At the hallway entrance, two strategically positioned mirrors refract light from a bent-wire sculpture glistening with museum wax, a substance that drips so slowly that changes to the work are barely noticeable until the next day. This installation gives the illusion of visual dynamism without physical movement.

“The piece is in infinite, continuous flux,” says artist Sara J. Stern ’12, who tailored her work specifically to the space. “Transparency, reflection, shadow, and light are all central to [the piece].”

Directly across from this sculpture, an enormous charcoal-on-paper piece utilizes traditional sketching and shadowing techniques to capture the versatility of human movement within the artistic confines of a linear plane. A few steps down the corridor reveal equally fascinating creations, from faces with penetrating expressions illuminated against silkscreen backdrops to eight colorful digital animations looping on a video projector. One of the standouts is “Do Rivers” by David L. Rice ’10—a black pen on white scroll paper creation that utilized modern animation techniques to convey what Rice describes as “a sense of restlessness seeking peace, a feeling of being always in the midst of roiling phenomena but sensing, out of this storm, a glimmer of quiet, a possible calming unity.”
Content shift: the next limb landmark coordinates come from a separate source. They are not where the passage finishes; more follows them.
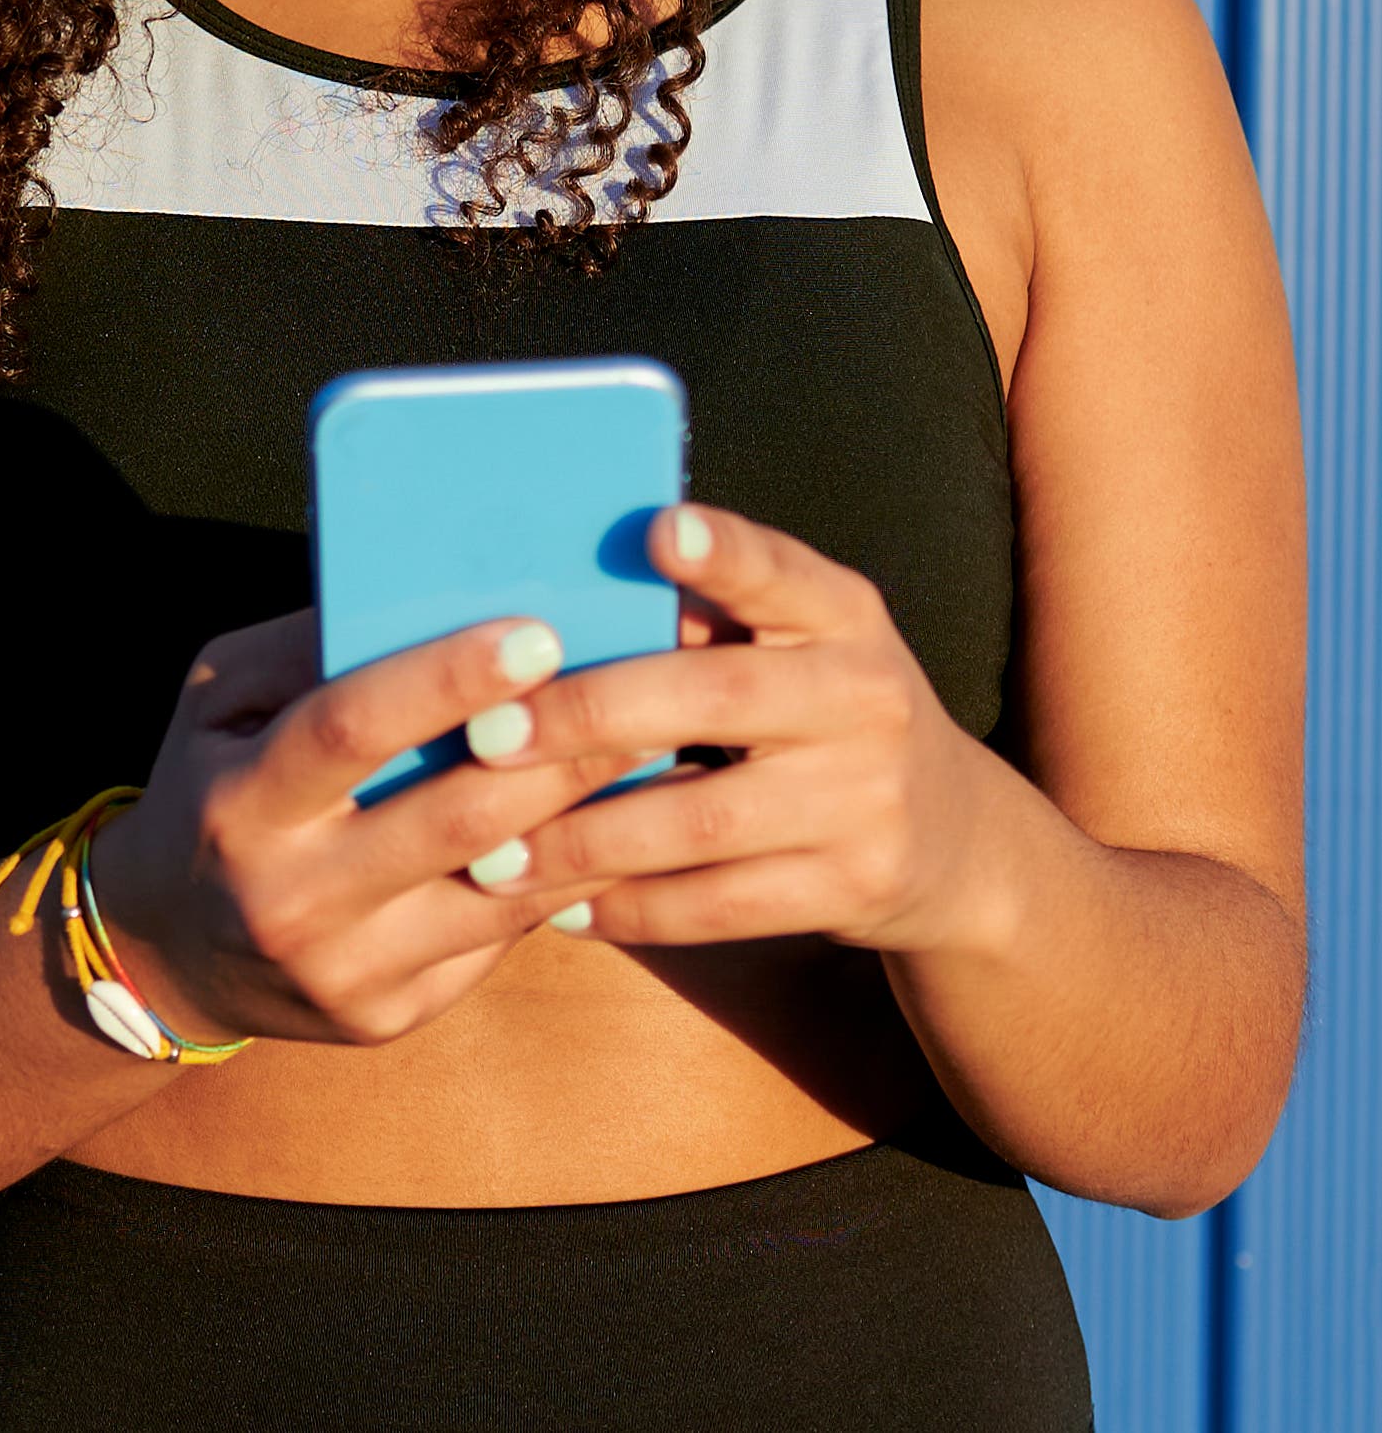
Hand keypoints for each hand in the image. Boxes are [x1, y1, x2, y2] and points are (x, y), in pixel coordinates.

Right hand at [86, 608, 654, 1045]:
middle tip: (648, 693)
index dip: (447, 679)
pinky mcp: (390, 1016)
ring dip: (592, 822)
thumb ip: (306, 649)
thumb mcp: (220, 705)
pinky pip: (499, 940)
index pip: (353, 729)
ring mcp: (346, 968)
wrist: (169, 954)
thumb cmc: (213, 791)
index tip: (539, 633)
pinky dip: (568, 882)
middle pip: (453, 817)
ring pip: (500, 891)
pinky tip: (621, 833)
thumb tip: (425, 593)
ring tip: (663, 757)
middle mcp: (291, 896)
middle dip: (561, 753)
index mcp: (243, 803)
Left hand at [462, 504, 1002, 954]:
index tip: (657, 530)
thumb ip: (699, 623)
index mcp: (843, 615)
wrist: (954, 842)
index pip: (780, 573)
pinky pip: (721, 906)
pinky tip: (557, 910)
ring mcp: (867, 798)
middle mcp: (867, 695)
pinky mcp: (855, 886)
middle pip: (716, 698)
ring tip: (492, 855)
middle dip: (589, 716)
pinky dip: (630, 910)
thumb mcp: (793, 651)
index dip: (723, 553)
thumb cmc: (820, 718)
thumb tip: (548, 608)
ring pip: (704, 822)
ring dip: (585, 841)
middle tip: (486, 737)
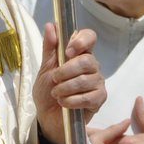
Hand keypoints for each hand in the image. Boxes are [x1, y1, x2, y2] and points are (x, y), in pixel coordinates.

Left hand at [35, 22, 106, 143]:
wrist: (47, 117)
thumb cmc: (47, 91)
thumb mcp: (44, 68)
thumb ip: (49, 47)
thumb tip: (51, 25)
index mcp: (79, 53)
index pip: (89, 37)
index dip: (81, 40)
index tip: (66, 51)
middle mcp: (92, 66)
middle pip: (88, 60)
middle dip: (66, 70)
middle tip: (54, 79)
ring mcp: (97, 82)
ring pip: (86, 79)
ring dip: (65, 88)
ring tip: (56, 94)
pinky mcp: (99, 100)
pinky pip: (89, 97)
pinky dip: (72, 100)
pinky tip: (64, 103)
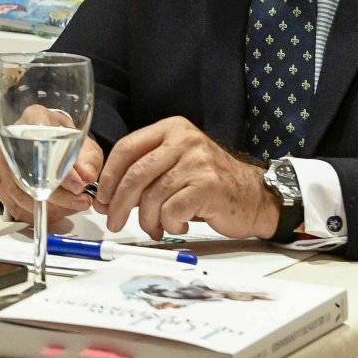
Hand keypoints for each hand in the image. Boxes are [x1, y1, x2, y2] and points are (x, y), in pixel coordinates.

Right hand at [0, 133, 103, 229]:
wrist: (46, 139)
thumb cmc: (64, 140)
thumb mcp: (82, 143)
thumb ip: (87, 160)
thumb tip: (86, 178)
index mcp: (34, 118)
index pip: (42, 142)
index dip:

“Given the extraordinary diversity of the work displayed,” Anderson says, “what unifies the collection is that there is a compelling quality to every piece. You keep thinking about each of [them] even after you have left Mass Hall.” Indeed, each artist employed a unique approach to attracting and holding attention: one student accented a predominantly grayscale portrait with bold green and orange brushstrokes, while another’s imaginative use of materials one might find in a neglected dormitory corner—masking tape, paper towels, red thread, and even human hair—created a hypnotizing, organic mixed media image.

The inspiration for the students’ work was often rooted in their everyday experiences as residents of the Cambridge and Boston areas. Emily C. Milam ’10 was on a bike ride down Cambridge Street when she took a snapshot of an interesting intersection in space between a railroad crossing and a flock of birds flying in a perpendicular trajectory.
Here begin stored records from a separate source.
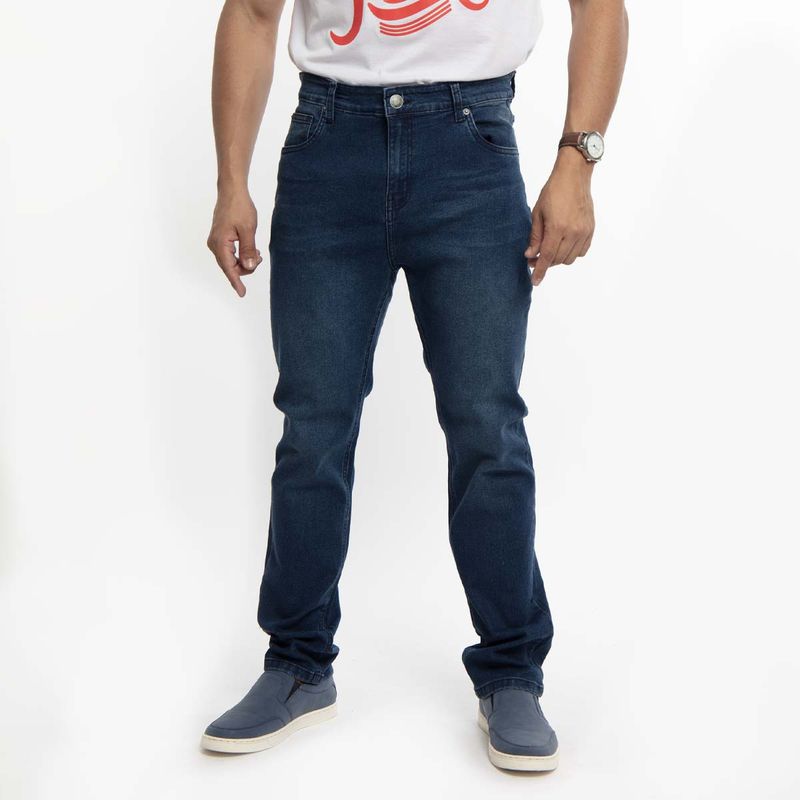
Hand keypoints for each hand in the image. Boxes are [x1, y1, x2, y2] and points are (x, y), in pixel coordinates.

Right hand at [207, 190, 262, 296]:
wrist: (231, 191)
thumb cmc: (240, 207)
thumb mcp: (248, 229)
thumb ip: (248, 249)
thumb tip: (249, 266)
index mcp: (220, 244)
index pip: (229, 269)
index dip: (236, 282)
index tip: (242, 294)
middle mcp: (214, 245)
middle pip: (230, 267)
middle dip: (246, 267)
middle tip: (259, 256)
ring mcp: (216, 242)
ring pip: (231, 262)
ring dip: (244, 261)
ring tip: (256, 251)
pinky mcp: (219, 239)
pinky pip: (230, 254)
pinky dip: (240, 255)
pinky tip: (250, 250)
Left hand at [525, 148, 594, 285]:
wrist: (574, 176)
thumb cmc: (553, 191)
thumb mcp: (538, 213)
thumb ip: (535, 236)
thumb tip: (530, 255)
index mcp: (557, 228)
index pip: (547, 257)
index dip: (539, 271)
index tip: (534, 281)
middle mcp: (573, 233)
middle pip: (557, 260)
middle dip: (545, 263)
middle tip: (533, 258)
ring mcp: (584, 232)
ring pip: (569, 258)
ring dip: (558, 258)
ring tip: (548, 249)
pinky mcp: (591, 230)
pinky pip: (581, 251)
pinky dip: (571, 253)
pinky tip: (563, 245)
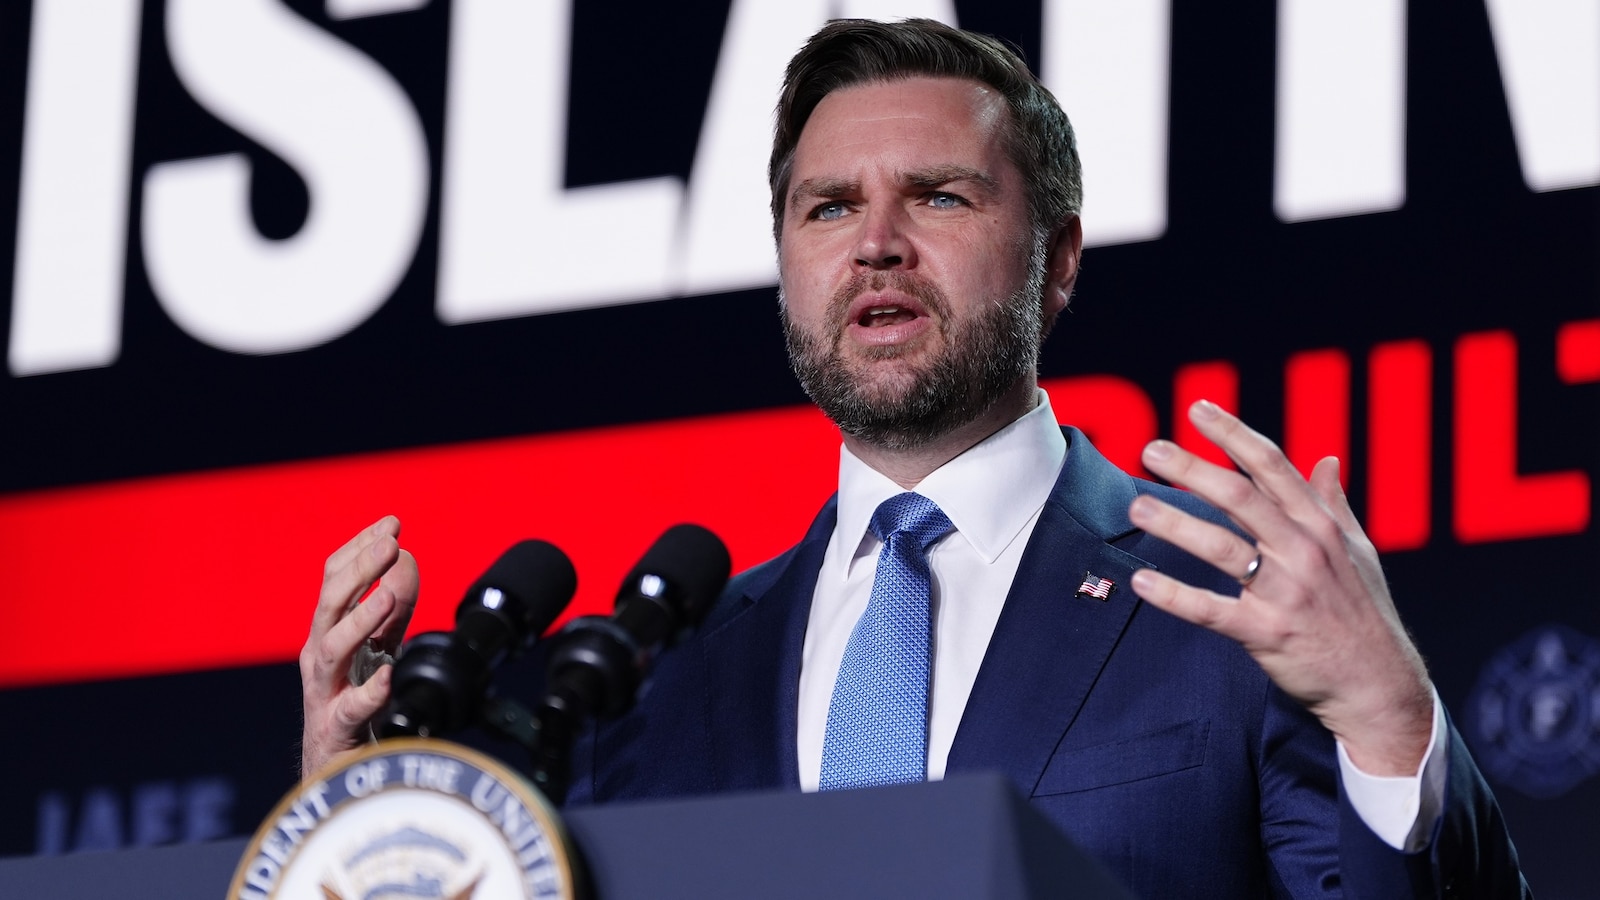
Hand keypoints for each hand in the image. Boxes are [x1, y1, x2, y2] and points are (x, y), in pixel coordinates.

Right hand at [299, 515, 418, 779]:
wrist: (331, 771)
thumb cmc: (350, 703)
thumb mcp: (375, 647)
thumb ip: (393, 606)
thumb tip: (408, 558)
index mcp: (326, 630)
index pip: (333, 578)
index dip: (360, 547)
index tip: (392, 522)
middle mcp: (318, 655)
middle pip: (329, 603)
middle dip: (359, 569)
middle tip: (391, 542)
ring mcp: (323, 692)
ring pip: (333, 648)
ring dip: (362, 619)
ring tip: (388, 596)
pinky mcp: (337, 729)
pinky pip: (351, 708)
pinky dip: (370, 691)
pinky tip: (389, 676)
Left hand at [1126, 401, 1432, 775]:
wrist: (1379, 685)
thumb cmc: (1364, 613)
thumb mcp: (1359, 551)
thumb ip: (1334, 504)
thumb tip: (1327, 460)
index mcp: (1321, 526)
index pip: (1273, 466)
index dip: (1233, 434)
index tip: (1198, 410)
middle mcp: (1303, 552)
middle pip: (1241, 498)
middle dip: (1194, 469)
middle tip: (1151, 450)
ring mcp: (1285, 593)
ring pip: (1223, 548)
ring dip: (1176, 524)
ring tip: (1137, 506)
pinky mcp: (1267, 633)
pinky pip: (1212, 611)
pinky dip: (1175, 596)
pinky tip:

Snoweria Y.K. Zhang ’12, whose digital photography piece captured a little girl’s bored yet pensive expression on a Boston subway, describes the simple story behind her work: “It was pretty fortuitous—I was on the T with my camera, and I thought the scene in front of me would be a good picture, so I took it.”

The newfound focus on bringing student art to the forefront of campus life is due in large part to the work of the University-wide Task Force on the Arts, whose December 2008 report included a recommendation that more spaces on campus be dedicated to the arts in addition to broader suggestions for arts-oriented curricular and instructional changes.
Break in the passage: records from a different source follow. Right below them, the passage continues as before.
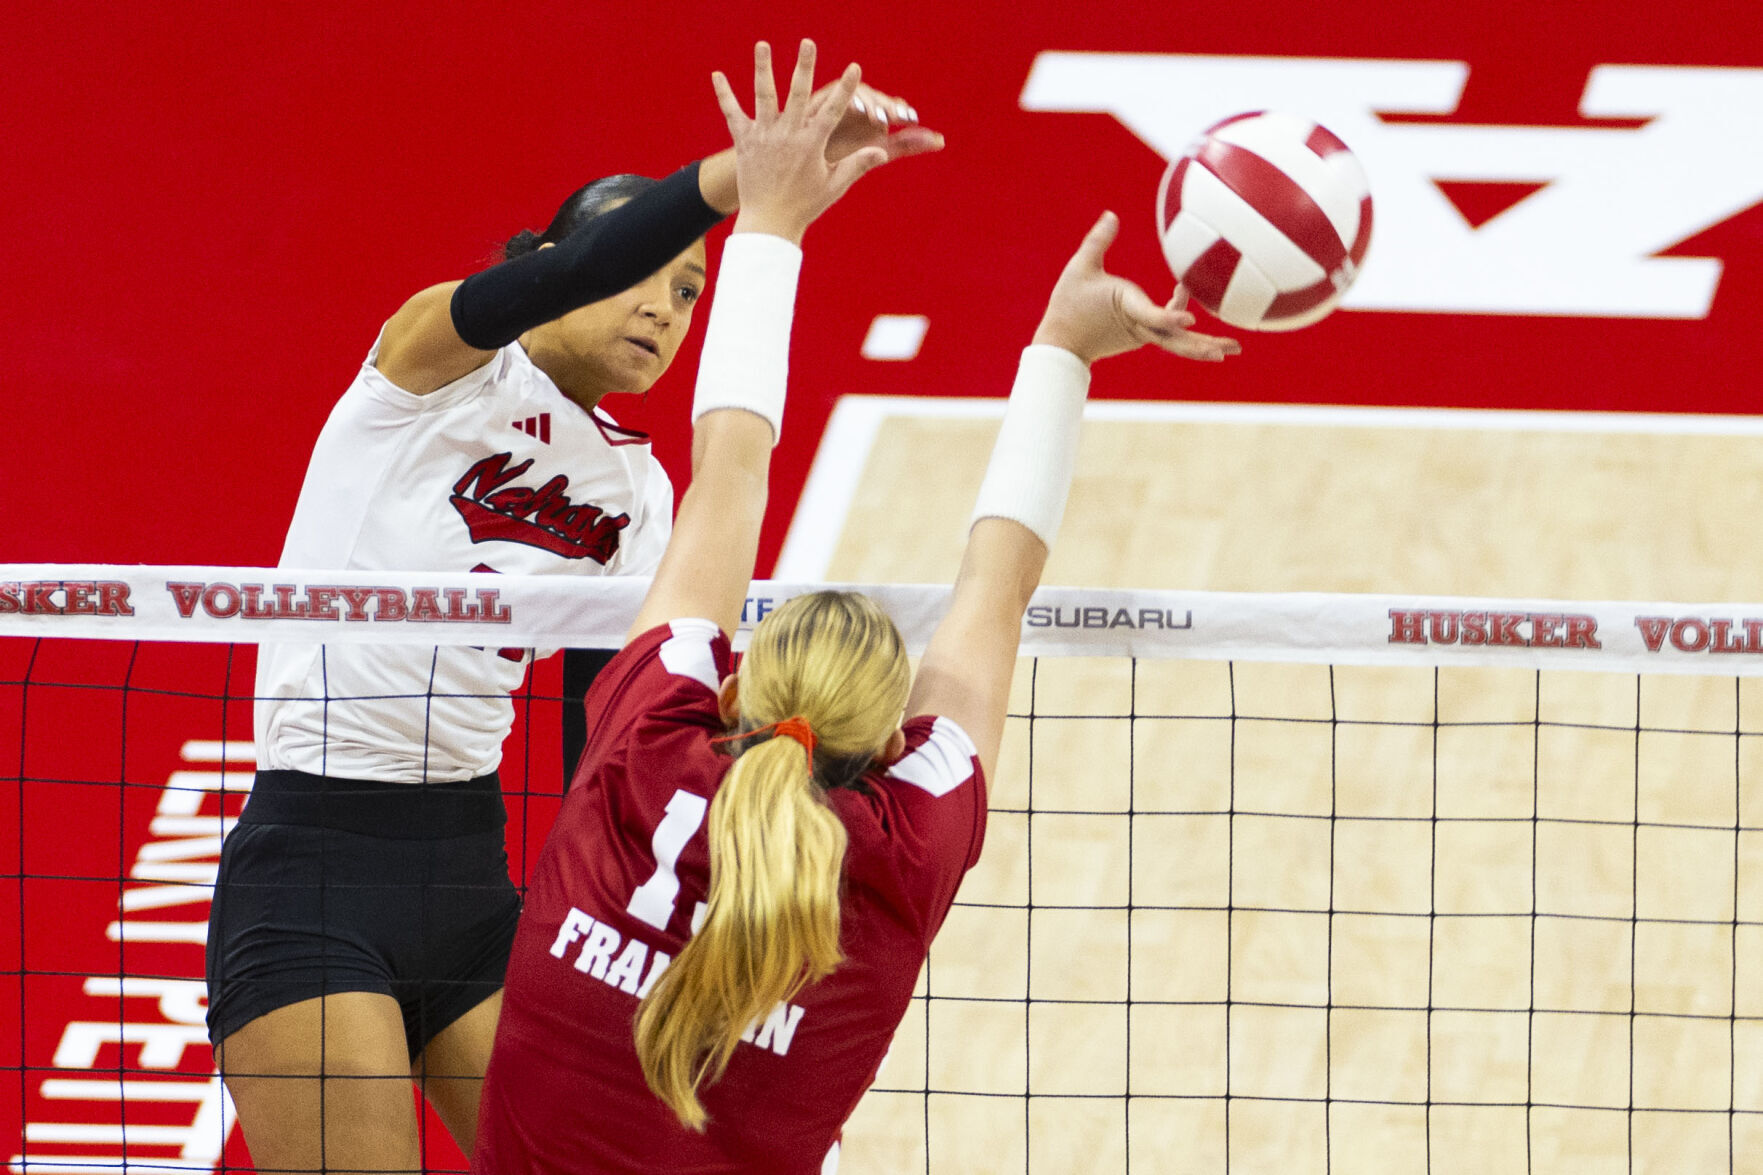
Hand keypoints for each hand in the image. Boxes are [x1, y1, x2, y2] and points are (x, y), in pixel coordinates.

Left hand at [712, 40, 888, 243]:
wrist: (768, 224)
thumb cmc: (804, 206)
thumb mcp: (834, 186)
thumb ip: (857, 164)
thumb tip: (882, 150)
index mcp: (811, 144)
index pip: (833, 110)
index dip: (846, 88)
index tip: (855, 66)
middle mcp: (787, 135)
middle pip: (797, 93)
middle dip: (804, 66)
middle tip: (808, 42)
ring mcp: (763, 136)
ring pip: (763, 95)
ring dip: (763, 68)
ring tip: (763, 44)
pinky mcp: (744, 142)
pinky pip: (732, 114)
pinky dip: (724, 94)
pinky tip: (717, 74)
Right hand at [819, 80, 944, 167]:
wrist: (801, 176)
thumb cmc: (837, 163)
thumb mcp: (876, 152)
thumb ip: (905, 145)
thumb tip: (942, 139)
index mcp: (870, 114)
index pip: (890, 107)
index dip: (901, 112)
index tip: (912, 119)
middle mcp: (855, 105)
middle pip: (875, 98)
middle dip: (886, 106)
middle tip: (897, 116)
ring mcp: (836, 101)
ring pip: (856, 94)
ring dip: (868, 102)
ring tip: (877, 116)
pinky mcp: (816, 103)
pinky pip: (832, 94)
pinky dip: (844, 98)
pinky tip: (854, 108)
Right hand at [1032, 211, 1242, 365]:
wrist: (1059, 345)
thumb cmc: (1067, 305)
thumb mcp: (1079, 268)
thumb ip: (1097, 241)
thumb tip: (1111, 215)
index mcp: (1128, 308)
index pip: (1153, 315)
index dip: (1171, 317)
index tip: (1191, 319)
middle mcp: (1140, 326)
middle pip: (1176, 340)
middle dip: (1205, 345)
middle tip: (1234, 348)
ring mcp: (1141, 335)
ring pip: (1176, 341)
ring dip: (1203, 345)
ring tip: (1232, 348)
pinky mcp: (1140, 336)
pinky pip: (1167, 333)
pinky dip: (1182, 329)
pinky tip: (1196, 324)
“We are looking for spaces throughout the campus where we can showcase students’ talent and artistic energy. For me, daily encounters with the student work in Mass Hall have been a welcome reminder of the artistic vitality at Harvard,” says President Drew G. Faust, who initiated the creation of the Task Force in Fall 2007.

Kayla A. Escobedo ’12—whose acrylic-on-masonite piece “Leda and the Swan” is an abstract, textured interpretation of William Yeats’ poem of the same name—commented on the University’s recent focus on the arts: “I think what President Faust and the College have been doing for the arts is fantastic, and I deeply appreciate the obvious sincerity involved. President Faust showed genuine interest in the students and their work at the opening reception for the exhibition.”

“This push for the arts… is about validating the arts at Harvard as an important part of what the University produces. The Mass Hall exhibit affirms that by putting art in the nucleus of the University,” says Timothy J. Reckart ’09, whose stop-motion animated film “Token Hunchback” in Mass Hall encourages viewers to think about the “ethical status of entertainment careers built on the display of disability,” Reckart says.

While the names of these student artists may not yield Wikipedia search results quite as impressive as those of the 19th century artists whose paintings once graced the Mass Hall corridor, their ingenious, meticulously executed work adds new vigor to the administrative heart of the college.